REMOVAL OF TEST SUBSTANCE
- Washing (if done): Moist towel
- Time after start of exposure: 24 h


TEST MATERIAL
- Amount(s) applied (volume or weight with unit): Dosage to 2 g/kg bw
Duration of exposure:
24 h
Doses:
Dosage to 2 g/kg bw
No. of animals per sex per dose:
5/sex/dose
Control animals:
no
Details on study design:
- Duration of observation period following administration: 14 days
- Necropsy of survivors performed: No data
- Other examinations performed: Clinical signs and histopathology
Statistics:
No data
Sex:
male/female
Dose descriptor:
LD50
Effect level:
> 2 000 mg/kg bw
Based on:
test mat.
Remarks on result:
not determinable due to absence of adverse toxic effects
Mortality:
No lethal effect at limit dose
Clinical signs:
No clinical changes were observed
Body weight:
No data
Gross pathology:
No gross necropsy findings were observed.
Other findings:
No data
Interpretation of results:
other: EU GHS criteria not met
Conclusions:
The acute dermal LD50 was > 2000 mg/kg bw indicating no acute dermal toxicity. No clinical or pathological findings were observed.
Executive summary:

The test item disodium octaborate tetrahydrate was assessed for dermal acute toxicity in rabbits in a GLP study according to OECD Guideline 402. Five animals per sex per dose were exposed via gavage to a single dose of the test item of 2.0 g/kg bw. The acute dermal LD50 for males and females was > 2000 mg/kg bw indicating no acute dermal toxicity. No clinical or pathological findings were observed.

Endpoint conclusion
Endpoint conclusion:
no adverse effect observed
Dose descriptor:
LD50
Value:
2 000 mg/kg bw
Quality of whole database:
High quality (Guideline study).

Additional information

LD50 values of >2000 mg/kg were recorded for both oral and dermal routes and > 2 mg/L for the acute inhalation study with disodium octaborate tetrahydrate. The inhalation figure represents the highest attainable concentration.

Disodium octaborate tetrahydrate is of low acute toxicity.

No information is available on the acute toxicity of disodium octaborate anhydrate.

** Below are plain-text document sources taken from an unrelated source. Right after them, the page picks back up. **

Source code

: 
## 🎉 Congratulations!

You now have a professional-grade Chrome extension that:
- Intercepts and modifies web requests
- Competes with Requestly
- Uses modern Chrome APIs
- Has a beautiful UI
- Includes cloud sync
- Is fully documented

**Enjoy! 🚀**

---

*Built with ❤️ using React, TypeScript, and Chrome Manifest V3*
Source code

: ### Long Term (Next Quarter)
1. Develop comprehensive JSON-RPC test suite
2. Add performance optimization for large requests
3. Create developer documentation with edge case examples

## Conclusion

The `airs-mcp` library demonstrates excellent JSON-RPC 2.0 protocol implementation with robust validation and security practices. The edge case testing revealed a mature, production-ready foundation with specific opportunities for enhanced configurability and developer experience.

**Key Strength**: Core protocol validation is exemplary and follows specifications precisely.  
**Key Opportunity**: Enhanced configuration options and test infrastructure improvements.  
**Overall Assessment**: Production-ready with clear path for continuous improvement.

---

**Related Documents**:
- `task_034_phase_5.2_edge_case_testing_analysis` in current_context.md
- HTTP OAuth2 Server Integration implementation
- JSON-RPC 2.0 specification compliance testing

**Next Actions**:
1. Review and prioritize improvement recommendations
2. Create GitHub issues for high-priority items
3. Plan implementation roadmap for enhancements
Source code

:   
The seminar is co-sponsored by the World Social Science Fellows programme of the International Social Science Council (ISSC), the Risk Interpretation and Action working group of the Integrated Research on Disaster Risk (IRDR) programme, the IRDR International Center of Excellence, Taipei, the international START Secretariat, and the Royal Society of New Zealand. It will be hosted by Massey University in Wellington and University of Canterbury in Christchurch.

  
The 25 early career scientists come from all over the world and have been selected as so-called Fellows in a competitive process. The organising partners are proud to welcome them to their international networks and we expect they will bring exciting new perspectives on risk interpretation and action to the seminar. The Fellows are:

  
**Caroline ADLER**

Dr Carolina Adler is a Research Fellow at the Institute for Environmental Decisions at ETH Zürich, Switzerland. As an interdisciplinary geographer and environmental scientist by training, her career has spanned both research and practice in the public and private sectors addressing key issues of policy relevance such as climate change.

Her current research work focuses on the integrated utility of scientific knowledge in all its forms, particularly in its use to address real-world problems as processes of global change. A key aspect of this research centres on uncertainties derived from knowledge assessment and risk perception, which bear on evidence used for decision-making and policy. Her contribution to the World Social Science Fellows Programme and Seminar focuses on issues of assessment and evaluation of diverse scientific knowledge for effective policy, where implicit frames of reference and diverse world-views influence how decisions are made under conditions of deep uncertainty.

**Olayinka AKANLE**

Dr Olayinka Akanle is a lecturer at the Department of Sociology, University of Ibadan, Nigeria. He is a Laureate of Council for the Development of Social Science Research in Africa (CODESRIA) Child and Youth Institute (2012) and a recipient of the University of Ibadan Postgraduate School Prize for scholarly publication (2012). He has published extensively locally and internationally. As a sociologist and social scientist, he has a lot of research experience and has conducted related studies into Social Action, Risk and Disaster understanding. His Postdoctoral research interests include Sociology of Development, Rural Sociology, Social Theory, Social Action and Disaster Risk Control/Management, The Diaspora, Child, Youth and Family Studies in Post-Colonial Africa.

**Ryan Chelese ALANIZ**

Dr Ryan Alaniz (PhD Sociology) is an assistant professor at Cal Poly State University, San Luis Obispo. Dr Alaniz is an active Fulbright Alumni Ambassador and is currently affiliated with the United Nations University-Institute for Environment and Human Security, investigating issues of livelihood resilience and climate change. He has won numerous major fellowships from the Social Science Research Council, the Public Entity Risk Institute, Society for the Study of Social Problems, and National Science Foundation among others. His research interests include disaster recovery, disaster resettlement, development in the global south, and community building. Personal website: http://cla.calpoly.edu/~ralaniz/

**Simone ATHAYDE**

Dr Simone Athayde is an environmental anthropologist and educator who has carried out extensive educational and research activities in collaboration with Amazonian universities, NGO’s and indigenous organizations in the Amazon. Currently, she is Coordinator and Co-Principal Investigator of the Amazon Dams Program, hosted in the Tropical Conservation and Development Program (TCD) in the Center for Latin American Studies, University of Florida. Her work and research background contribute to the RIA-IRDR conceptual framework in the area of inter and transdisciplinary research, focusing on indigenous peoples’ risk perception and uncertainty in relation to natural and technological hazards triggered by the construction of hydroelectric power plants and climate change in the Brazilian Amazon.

Using read-across from disodium octaborate tetrahydrate with a correction for the difference in molecular weight is considered correct because no differences in uptake are expected and once taken up the effects will not significantly differ. This correction for differences in molecular weight results in an LD50 of 2105 mg/kg bw for disodium octaborate anhydrate. For acute dermal and inhalation toxicity also no mortality is expected at the limit dose (dermal) or the highest attainable dose (inhalation, LC50 > 1.65 mg/L). It is expected that the toxicity of disodium octaborate anhydrate and disodium octaborate tetrahydrate will be similar and that both substances do not need to be classified for acute oral, dermal and inhalation toxicity


Justification for classification or non-classification

Disodium octaborate tetrahydrate is not classified for the oral, dermal or inhalation route, as the LD50 values exceed the limit for classification according to Regulation (EC) No 1272/2008 (CLP Regulation).